In a country where most children, particularly girls are the preys of older men, and equally ill-equipped to complete elementary and junior high school, what an inimical message to send? Faced with this kind of action, how do we ever send a message to men who violate young girls that their crimes are serious when the President, a woman publicly allies herself with a purported child abuser? The President should be keen to note that there is an irrefutable body of evidence-based research and practice wisdom, including this author’s own corpus of works showing that child abuse is linked to high rates of adolescent pregnancy, school failure, school dropout, and delinquency – all the dismal social statistics that Liberians would like to reverse and halt. Essentially, women rights groups in Monrovia and Liberian women all over the world should ratchet up their advocacy for the President to uphold her promise that the status and stature of women will no longer be subservient to political whims.

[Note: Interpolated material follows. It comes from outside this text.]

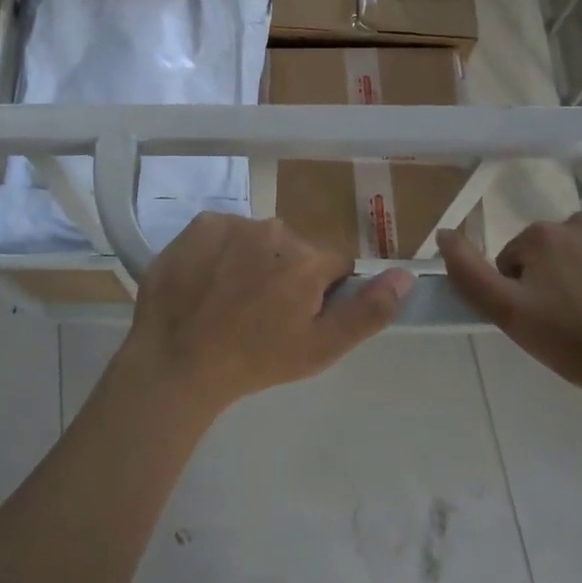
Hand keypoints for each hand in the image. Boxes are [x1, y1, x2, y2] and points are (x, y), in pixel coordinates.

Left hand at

The political career of Representative Murray is a different matter. Representative Murray will have his day in court and the President should commit herself to convincing her newfound ally, if he is, to turn himself in to the US authorities purely and solely to vindicate himself or face punishment. Representative Murray too, is a heartbeat from the Speaker position and it seems this is the position that he is vying for. Should this be the case, the honorable thing to do is to turn himself in to US authorities; flanked by journalists to refute all allegations that are made against him. When we commit crimes we must pay for them through the judicial systems. Should defenders of Representative Murray argue that these are just allegations, they might also ask why a person would have more than five aliases. In the mind of a rational person, this raises ample suspicion that something sinister is afoot.
Hence, what moral authority would the President have when she postures herself as an advocate for justice on behalf of girls and women and identify publicly with an alleged child abuser? If the President is to invigorate the good-will that the world has bestowed upon the Liberian people through her, the President’s handlers must be ready to save her from these kinds of critical missteps. It will be political suicide, if women become the President’s public critics. It will not bode well for the President, if Liberian women begin to uncover that she used her gender solely to ride the wave of the presidency only to entrench the male hegemony. Moreover, as the country plans to host a major colloquium on women leadership, it is confusing that we will be seeking to define leadership in women, while alleged perpetrators of child abuse walk the halls of public spaces, holding public offices, and the President shows absolutely no outrage and outcry against such an issue.